Scrubbing backups is needed to ensure data consistency.
$ backy2 scrub --help usage: backy2 scrub [-h] [-s SOURCE] [-p PERCENTILE] version_uid positional arguments: version_uid optional arguments: -h, --help show this help message and exit -s SOURCE, --source SOURCE Source, optional. If given, check if source matches backup in addition to checksum tests. url-like format as in backup. -p PERCENTILE, --percentile PERCENTILE Only check PERCENTILE percent of the blocks (value 0..100). Default: 100
Why scrubbing is needed¶
backy2 backs up data in blocks. These blocks are referenced from the metadata store. When restoring images, these blocks are read and restored in the order the metadata store says. As backy2 also does deduplication, an invalid block could potentially create invalid restore data on multiple places.
Invalid blocks can happen in these cases (probably incomplete):
- Bit rot / Data degradation: https://en.wikipedia.org/wiki/Data_degradation
- Software failure when writing the block for the first time
- CPU bug on backy2 server or target storage
- human error: deleting or modifying blocks
- backy2 software errors
What scrubbing does¶
There are different scrubbing modes:
backy2 scrub <version_uid>
backy2 reads block-metadata (UID and checksum) from the metadata store, reads the block by it’s UID from the target storage, calculates its checksum and compares the checksums.
Backup Source based¶
When calling scrub with a source like:
backy2 scrub -s <snapshot> <version_uid>
backy2 also reads the backup source for this version. This means that backy2 reads the block metadata (UID, position and checksum), reads the corrosponding source data block, the target block, calculates the checksum of both, compares these checksums to the stored one and compares the source- and data-block byte for byte.
This is not necessarily slower, but it will of course create some load on the source storage, whereas target-only scrub only creates load on the target storage.
What scrubbing does not¶
- modify block-data, so it does not:
- fix filesystem errors in backed-up images
- check any logic inside blocks
- replay journals or fix database files
When scrub finds invalid blocks¶
If either scrubbing mode finds invalid blocks, these blocks are marked invalid in the metadata store. However, such blocks will persist and not be deleted.

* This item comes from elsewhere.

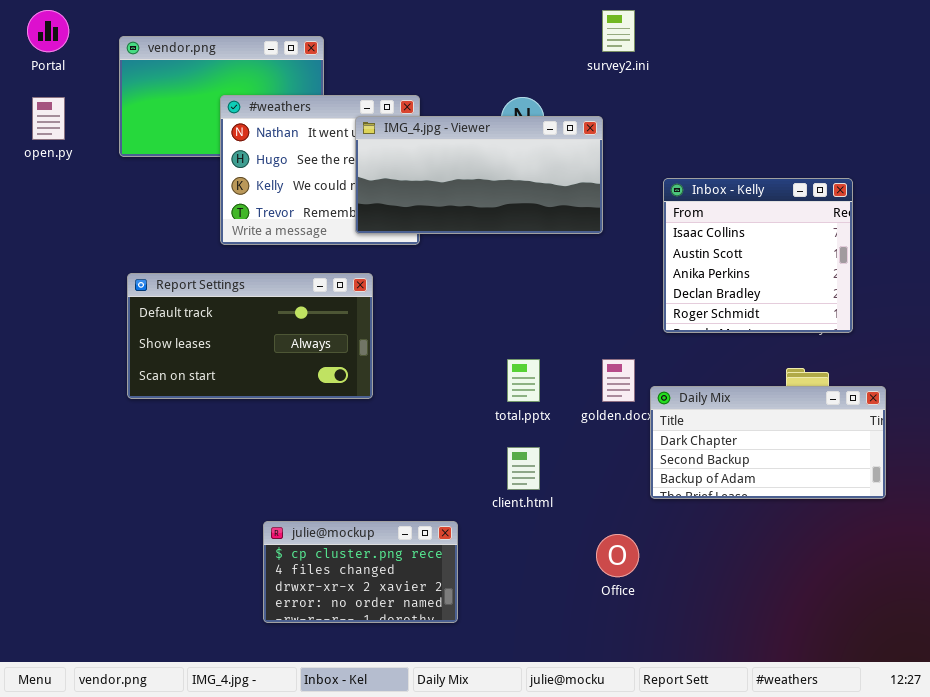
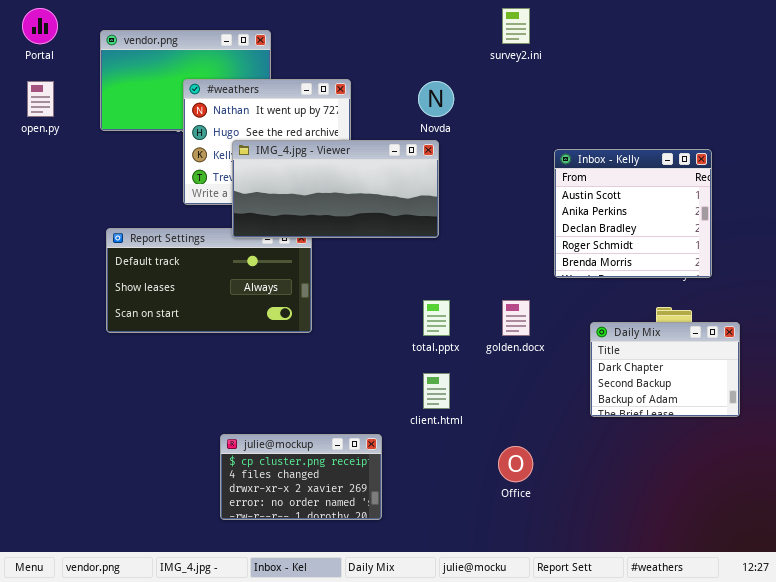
IMG_4.jpg - Viewer: [355,116,603,234] -> [232,140,439,238], moved
Inbox - Kelly: [663,178,853,333] -> [554,149,712,278], scrolled down 1 row
Daily Mix: [650,386,886,499] -> [590,322,740,417], resized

Also, the versions affected by such invalid blocks are marked invalid. Such versions cannot be the base (i.e. backy2 backup -f, see Differential backup) for differential backups anymore (backy2 will throw an error if you try).
However, invalid versions can still be restored. So a single block will not break the restore process. Instead, you’ll get a clear log output that there is invalid data restored.
You can find invalid versions by looking at the output of
$ backy2 ls INFO: $ /home/dk/develop/backy2/env/bin/backy2 ls +------+------+---------------+------+------------+-----+-------+-----------+------+ | date | name | snapshot_name | size | size_bytes | uid | valid | protected | tags | +------+------+---------------+------+------------+-----+-------+-----------+------+ | … | … | … | … | … | … | 0 | … | | +------+------+---------------+------+------------+-----+-------+-----------+------+ INFO: Backy complete.
Invalid versions are shown with a
0 in the column
valid, valid versions
are shown with a
1 in this column.
Multiple versions can be affected by a single block as backy2 does deduplication and one block can belong to multiple versions, even to different images.
If scrubbing all your backups creates too much load or takes too long, you can
-p parameter from backy2. With this parameter, backy2 performs a
partial scrub. It will statistically (i.e. by random) choose the given
percentage of existing blocks in the version and scrub only these.
So if you call:
backy2 scrub -p 15 <version_uid>
each day for each version, you’ll have statistically scrubbed 105% of all blocks after seven days.